→ Problem details:
After repeating the line containing "left shoulder: (874, 815)", stop; until then, repeat each line of the listing below exactly, starting with the first.

→ Data section:

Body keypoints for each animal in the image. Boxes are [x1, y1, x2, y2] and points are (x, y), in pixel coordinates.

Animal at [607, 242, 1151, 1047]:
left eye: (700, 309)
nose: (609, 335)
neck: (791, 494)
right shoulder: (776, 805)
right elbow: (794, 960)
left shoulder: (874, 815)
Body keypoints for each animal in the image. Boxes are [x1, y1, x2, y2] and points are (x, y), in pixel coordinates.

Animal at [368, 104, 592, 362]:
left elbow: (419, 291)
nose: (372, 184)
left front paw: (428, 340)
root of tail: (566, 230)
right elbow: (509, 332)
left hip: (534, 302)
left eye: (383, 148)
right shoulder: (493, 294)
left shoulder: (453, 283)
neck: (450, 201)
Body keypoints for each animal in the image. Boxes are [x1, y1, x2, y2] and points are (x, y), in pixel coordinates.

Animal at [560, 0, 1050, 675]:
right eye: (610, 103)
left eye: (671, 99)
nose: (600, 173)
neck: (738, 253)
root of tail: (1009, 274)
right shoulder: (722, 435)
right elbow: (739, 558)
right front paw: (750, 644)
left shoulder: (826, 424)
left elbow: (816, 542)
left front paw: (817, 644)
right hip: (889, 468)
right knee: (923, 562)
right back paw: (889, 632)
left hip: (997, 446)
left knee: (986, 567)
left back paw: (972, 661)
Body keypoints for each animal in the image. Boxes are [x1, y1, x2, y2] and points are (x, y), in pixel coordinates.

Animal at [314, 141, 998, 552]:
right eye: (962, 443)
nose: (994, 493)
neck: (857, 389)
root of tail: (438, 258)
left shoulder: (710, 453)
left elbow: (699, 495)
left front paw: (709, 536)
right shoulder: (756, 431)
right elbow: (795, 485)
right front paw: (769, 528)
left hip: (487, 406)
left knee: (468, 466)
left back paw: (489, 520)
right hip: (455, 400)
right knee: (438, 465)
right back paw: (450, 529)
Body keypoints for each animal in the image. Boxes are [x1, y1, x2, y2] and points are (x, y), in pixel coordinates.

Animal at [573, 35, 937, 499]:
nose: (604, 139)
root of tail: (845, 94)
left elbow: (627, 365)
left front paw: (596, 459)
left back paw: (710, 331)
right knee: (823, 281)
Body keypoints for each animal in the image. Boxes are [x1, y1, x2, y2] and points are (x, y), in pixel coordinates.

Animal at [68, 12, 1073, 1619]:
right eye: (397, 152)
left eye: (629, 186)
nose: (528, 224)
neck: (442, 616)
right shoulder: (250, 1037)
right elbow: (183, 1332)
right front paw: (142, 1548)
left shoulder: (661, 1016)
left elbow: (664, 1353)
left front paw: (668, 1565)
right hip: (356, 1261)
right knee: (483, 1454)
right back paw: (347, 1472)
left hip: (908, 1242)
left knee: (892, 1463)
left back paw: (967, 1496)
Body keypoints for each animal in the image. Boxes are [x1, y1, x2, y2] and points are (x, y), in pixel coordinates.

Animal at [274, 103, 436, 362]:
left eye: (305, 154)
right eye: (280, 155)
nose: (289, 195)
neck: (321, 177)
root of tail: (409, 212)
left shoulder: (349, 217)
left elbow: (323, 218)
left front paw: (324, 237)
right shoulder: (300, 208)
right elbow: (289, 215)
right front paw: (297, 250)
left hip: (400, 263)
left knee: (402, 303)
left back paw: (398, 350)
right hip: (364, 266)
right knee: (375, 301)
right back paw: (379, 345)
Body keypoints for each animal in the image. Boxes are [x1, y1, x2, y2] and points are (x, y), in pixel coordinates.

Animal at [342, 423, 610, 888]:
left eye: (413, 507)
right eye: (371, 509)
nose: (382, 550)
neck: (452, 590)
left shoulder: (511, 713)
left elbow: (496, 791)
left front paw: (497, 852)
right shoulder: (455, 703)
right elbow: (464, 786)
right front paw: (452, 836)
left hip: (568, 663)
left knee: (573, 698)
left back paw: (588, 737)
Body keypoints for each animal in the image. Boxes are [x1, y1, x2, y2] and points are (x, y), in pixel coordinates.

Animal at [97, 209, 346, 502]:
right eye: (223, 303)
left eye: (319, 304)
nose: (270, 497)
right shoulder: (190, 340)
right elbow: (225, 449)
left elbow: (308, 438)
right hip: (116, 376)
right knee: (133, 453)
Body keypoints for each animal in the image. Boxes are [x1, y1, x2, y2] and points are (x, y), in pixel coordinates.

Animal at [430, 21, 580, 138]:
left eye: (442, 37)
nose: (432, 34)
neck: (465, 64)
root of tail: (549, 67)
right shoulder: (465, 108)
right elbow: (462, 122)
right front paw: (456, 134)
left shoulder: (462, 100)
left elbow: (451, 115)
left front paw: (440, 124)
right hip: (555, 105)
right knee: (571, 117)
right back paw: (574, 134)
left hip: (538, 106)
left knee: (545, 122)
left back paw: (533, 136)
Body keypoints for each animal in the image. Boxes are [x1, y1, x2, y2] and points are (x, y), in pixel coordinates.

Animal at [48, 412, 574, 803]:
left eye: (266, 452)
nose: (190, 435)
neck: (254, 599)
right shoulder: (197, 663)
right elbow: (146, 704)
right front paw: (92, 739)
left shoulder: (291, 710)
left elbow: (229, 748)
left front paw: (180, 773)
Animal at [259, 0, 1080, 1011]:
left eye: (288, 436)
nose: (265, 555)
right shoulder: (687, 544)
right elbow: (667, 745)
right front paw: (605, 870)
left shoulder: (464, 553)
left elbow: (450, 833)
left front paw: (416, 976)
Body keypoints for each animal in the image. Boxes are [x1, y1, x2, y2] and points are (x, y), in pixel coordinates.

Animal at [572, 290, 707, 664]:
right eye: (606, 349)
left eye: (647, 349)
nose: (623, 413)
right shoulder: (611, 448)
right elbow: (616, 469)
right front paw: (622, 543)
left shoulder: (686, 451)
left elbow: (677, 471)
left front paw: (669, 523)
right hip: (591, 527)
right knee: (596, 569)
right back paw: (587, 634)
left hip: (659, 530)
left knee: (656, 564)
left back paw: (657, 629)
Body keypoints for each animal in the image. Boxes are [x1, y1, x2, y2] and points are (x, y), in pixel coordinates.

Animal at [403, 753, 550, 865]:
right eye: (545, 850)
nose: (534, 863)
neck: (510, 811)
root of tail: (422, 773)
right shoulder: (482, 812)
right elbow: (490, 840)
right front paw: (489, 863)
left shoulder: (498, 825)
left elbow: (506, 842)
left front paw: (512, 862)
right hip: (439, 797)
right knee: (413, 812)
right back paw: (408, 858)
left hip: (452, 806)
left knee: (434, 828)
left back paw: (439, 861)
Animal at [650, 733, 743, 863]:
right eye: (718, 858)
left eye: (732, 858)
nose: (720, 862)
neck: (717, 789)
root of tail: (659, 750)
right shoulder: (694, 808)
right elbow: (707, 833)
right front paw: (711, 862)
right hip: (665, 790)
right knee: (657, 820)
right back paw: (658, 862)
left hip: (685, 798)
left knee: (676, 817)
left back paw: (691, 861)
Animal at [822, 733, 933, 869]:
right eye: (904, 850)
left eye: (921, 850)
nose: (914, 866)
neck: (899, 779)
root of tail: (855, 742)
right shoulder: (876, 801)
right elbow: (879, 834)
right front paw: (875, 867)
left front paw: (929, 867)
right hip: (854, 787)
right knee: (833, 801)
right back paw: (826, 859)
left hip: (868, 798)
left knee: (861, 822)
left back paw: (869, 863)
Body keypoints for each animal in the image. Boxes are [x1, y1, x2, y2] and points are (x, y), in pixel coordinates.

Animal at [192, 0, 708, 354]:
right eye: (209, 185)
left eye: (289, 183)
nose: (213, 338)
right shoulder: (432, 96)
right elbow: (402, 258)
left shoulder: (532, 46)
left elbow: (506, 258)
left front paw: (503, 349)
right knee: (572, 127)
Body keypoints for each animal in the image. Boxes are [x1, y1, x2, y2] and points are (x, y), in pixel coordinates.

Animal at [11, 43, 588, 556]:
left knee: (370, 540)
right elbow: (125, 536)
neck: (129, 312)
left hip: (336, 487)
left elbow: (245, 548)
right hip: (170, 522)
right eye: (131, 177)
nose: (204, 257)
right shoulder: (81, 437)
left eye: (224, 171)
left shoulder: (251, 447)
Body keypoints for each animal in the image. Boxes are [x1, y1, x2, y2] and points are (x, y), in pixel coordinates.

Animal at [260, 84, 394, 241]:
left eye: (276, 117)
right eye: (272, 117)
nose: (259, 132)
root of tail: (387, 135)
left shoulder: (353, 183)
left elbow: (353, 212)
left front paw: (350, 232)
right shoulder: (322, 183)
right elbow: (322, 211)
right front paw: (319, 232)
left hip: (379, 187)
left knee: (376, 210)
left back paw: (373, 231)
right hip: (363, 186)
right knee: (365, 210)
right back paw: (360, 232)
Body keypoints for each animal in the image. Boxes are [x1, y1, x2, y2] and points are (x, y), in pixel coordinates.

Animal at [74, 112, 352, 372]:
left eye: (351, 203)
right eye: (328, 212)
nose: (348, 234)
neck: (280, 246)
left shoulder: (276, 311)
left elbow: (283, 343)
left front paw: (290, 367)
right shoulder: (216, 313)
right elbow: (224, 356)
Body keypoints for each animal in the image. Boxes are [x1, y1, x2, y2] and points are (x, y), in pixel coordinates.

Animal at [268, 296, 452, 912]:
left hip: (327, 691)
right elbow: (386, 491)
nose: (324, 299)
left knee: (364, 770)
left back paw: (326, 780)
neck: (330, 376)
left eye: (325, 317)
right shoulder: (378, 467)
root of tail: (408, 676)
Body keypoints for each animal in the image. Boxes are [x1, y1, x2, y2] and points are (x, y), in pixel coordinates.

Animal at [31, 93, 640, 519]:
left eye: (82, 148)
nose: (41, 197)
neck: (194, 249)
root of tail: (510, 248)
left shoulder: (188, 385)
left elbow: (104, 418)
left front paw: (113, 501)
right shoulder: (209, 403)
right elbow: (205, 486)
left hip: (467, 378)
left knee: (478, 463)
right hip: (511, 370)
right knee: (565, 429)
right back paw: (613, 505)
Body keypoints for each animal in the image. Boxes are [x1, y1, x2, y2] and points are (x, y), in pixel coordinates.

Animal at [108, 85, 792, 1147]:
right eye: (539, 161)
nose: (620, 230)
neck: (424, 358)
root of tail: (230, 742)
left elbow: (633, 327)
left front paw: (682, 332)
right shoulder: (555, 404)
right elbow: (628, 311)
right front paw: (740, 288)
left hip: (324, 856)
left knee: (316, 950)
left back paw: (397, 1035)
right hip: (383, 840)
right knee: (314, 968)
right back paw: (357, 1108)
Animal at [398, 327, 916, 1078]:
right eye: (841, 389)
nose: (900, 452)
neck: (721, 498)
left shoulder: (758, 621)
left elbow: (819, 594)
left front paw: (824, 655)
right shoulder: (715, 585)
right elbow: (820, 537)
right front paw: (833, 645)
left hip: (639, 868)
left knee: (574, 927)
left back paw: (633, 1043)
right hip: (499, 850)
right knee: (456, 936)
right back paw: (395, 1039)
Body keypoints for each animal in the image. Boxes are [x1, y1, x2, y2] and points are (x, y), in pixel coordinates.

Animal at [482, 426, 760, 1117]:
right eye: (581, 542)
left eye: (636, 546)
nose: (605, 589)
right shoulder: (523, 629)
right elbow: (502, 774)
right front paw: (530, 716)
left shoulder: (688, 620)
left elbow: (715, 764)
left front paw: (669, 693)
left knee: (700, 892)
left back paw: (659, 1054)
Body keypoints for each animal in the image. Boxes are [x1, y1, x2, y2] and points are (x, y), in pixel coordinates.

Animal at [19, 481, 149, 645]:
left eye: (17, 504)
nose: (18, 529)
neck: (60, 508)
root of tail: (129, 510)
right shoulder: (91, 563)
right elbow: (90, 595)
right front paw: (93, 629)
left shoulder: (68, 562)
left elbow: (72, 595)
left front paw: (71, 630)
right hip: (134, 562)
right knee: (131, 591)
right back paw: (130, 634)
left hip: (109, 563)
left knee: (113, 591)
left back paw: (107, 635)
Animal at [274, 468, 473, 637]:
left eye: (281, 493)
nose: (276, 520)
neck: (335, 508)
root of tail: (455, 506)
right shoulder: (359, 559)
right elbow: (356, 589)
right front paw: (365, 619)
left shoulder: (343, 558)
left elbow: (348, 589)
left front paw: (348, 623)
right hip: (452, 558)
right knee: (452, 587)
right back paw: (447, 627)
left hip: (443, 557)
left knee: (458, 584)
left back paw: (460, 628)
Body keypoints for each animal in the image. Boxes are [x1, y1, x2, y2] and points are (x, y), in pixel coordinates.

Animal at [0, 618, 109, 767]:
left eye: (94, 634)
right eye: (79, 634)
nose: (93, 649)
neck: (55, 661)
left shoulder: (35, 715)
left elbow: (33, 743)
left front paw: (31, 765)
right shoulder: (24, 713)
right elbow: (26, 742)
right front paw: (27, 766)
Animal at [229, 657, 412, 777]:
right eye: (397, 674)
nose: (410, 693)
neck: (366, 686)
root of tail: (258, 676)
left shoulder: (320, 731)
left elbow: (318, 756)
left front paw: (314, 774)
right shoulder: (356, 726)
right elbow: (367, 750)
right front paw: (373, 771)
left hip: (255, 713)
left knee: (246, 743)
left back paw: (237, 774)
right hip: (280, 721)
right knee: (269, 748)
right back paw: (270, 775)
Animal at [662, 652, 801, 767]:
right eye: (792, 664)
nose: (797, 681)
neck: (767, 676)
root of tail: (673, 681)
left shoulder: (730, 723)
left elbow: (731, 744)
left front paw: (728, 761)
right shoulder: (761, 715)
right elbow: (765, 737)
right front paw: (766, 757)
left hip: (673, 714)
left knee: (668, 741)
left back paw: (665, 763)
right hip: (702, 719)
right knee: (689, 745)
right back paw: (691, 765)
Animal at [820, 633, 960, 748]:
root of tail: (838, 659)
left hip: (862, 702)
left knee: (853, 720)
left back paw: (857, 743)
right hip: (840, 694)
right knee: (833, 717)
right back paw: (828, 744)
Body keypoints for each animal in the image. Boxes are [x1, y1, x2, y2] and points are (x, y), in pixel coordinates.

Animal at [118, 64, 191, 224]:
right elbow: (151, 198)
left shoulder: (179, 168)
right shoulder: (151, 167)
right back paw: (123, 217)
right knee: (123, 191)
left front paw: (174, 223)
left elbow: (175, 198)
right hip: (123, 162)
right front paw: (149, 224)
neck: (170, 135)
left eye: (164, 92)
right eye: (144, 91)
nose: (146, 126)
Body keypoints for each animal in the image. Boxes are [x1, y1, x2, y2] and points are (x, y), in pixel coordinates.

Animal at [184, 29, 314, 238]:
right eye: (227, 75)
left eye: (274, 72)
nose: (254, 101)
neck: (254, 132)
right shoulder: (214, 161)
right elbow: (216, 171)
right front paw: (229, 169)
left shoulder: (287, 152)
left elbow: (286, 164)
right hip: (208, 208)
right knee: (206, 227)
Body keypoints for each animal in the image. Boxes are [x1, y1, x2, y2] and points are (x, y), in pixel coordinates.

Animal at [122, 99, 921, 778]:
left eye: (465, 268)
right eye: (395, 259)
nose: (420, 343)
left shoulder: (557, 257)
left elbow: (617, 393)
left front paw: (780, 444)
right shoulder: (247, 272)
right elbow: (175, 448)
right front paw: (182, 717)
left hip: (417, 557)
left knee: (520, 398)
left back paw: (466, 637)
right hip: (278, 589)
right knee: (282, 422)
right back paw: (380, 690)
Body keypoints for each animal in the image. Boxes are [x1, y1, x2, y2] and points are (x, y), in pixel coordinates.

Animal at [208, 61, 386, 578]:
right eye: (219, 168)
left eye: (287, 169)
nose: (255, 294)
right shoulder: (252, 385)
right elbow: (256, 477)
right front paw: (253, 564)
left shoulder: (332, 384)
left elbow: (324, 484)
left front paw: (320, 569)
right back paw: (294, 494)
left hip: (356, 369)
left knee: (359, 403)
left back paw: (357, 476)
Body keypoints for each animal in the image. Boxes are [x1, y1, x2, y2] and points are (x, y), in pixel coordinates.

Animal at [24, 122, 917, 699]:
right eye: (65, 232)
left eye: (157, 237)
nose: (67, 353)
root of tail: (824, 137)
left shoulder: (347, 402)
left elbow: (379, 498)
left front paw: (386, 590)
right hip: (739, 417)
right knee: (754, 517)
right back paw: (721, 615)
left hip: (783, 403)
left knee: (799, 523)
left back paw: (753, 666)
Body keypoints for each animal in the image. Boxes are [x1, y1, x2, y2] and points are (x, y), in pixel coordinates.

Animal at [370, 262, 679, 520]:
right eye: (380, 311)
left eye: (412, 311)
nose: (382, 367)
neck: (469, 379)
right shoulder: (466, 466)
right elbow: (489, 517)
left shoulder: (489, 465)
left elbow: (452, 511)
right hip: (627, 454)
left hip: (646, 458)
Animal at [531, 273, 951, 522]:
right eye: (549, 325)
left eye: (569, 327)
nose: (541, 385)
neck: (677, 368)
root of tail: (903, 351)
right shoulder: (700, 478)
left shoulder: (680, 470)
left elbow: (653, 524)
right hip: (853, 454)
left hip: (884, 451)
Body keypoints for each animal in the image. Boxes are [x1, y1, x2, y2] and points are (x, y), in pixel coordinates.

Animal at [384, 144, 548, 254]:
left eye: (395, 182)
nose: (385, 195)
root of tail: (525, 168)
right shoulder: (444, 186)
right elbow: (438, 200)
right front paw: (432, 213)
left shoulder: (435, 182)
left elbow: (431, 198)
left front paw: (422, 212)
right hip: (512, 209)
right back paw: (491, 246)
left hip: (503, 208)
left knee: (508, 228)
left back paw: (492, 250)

→ Written answer:
Body keypoints for each animal in the image. Boxes are [x1, y1, x2, y2] and points are (x, y), in pixel coordinates.

Animal at [607, 242, 1151, 1047]:
left eye: (700, 309)
nose: (609, 335)
neck: (791, 494)
right shoulder: (776, 805)
right elbow: (794, 960)
left shoulder: (874, 815)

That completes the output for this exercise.